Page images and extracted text
===============

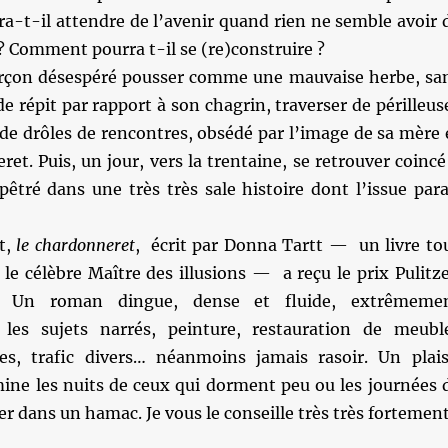
ra-t-il attendre de l’avenir quand rien ne semble avoir 
? Comment pourra t-il se (re)construire ?
arçon désespéré pousser comme une mauvaise herbe, sa
répit par rapport à son chagrin, traverser de périlleus
e de drôles de rencontres, obsédé par l’image de sa mère 
ret. Puis, un jour, vers la trentaine, se retrouver coincé
tré dans une très très sale histoire dont l’issue para
t,
le chardonneret
, écrit par Donna Tartt — un livre to
 le célèbre Maître des illusions — a reçu le prix Pulitze
r. Un roman dingue, dense et fluide, extrêmeme
les sujets narrés, peinture, restauration de meubl
es, trafic divers… néanmoins jamais rasoir. Un plais
mine les nuits de ceux qui dorment peu ou les journées 
er dans un hamac. Je vous le conseille très très fortement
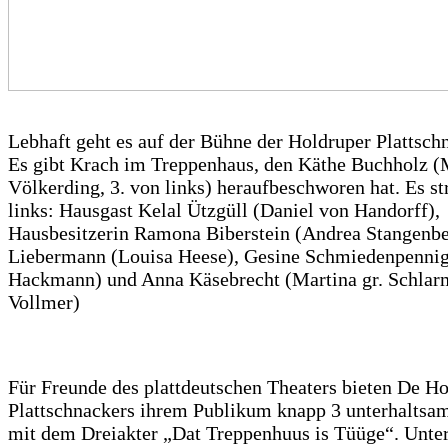
Lebhaft geht es auf der Bühne der Holdruper Plattsch
Es gibt Krach im Treppenhaus, den Käthe Buchholz (
Völkerding, 3. von links) heraufbeschworen hat. Es st
links: Hausgast Kelal Ützgüll (Daniel von Handorff),
Hausbesitzerin Ramona Biberstein (Andrea Stangenber
Liebermann (Louisa Heese), Gesine Schmiedenpenni
Hackmann) und Anna Käsebrecht (Martina gr. Schlarm
Vollmer)
Für Freunde des plattdeutschen Theaters bieten De H
Plattschnackers ihrem Publikum knapp 3 unterhaltsa
mit dem Dreiakter „Dat Treppenhuus is Tüüge“. Unte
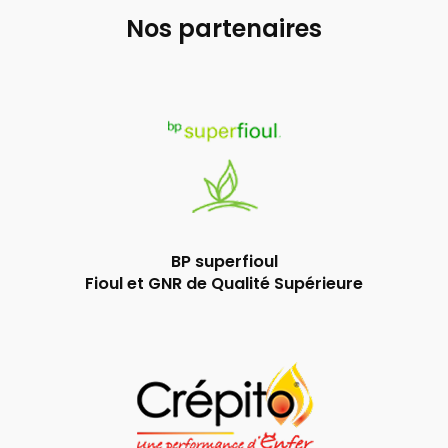
Nos partenaires
BP superfioul
Fioul et GNR de Qualité Supérieure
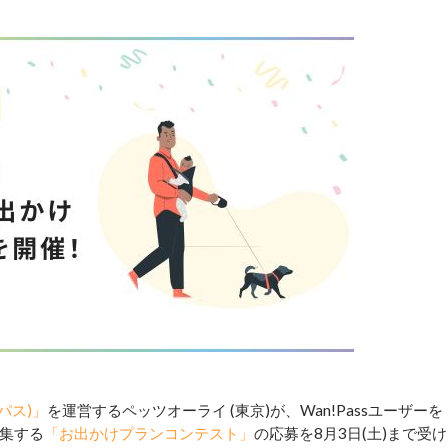
ンパス)」
を運営するペッツオーライ (東京)が、Wan!Passユーザーを
集する
「お出かけプランコンテスト」
の応募を8月3日(土)まで受け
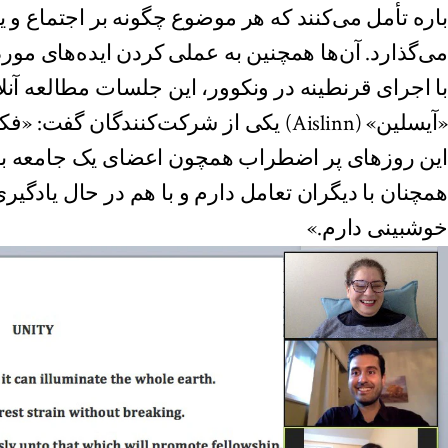
باره تأمل می‌کنند که هر موضوع چگونه بر اجتماع و ی
می‌گذارد. آن‌ها همچنین به عملی کردن ایده‌های مور
با اجرای قرنطینه در ونکوور، این جلسات مطالعه آنلا
«آیسلین» (Aislinn) یکی از شرکت‌کنندگان گ
این روزهای پر اضطراب همچون اعضای یک جامعه با ه
همچنان با دیگران تعامل دارم و با هم در حال یاد
خوشبینی دارم.»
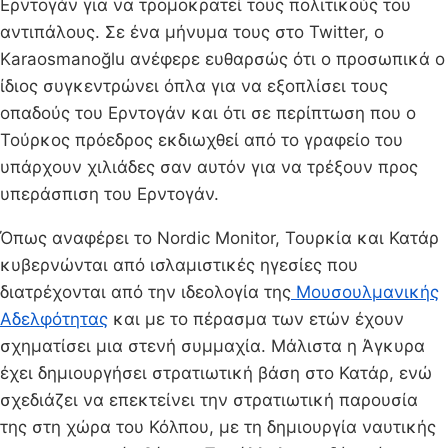
Ερντογάν για να τρομοκρατεί τους πολιτικούς του
αντιπάλους. Σε ένα μήνυμα τους στο Twitter, ο
Karaosmanoğlu ανέφερε ευθαρσώς ότι ο προσωπικά ο
ίδιος συγκεντρώνει όπλα για να εξοπλίσει τους
οπαδούς του Ερντογάν και ότι σε περίπτωση που ο
Τούρκος πρόεδρος εκδιωχθεί από το γραφείο του
υπάρχουν χιλιάδες σαν αυτόν για να τρέξουν προς
υπεράσπιση του Ερντογάν.
Όπως αναφέρει το Nordic Monitor, Τουρκία και Κατάρ
κυβερνώνται από ισλαμιστικές ηγεσίες που
διατρέχονται από την ιδεολογία της
Μουσουλμανικής
Αδελφότητας
και με το πέρασμα των ετών έχουν
σχηματίσει μια στενή συμμαχία. Μάλιστα η Άγκυρα
έχει δημιουργήσει στρατιωτική βάση στο Κατάρ, ενώ
σχεδιάζει να επεκτείνει την στρατιωτική παρουσία
της στη χώρα του Κόλπου, με τη δημιουργία ναυτικής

===============

Pull out every line of the items that contains the word "très", copying each such line in full.

**EXPECTED ANSWER:**
tré dans une très très sale histoire dont l’issue para
er dans un hamac. Je vous le conseille très très fortement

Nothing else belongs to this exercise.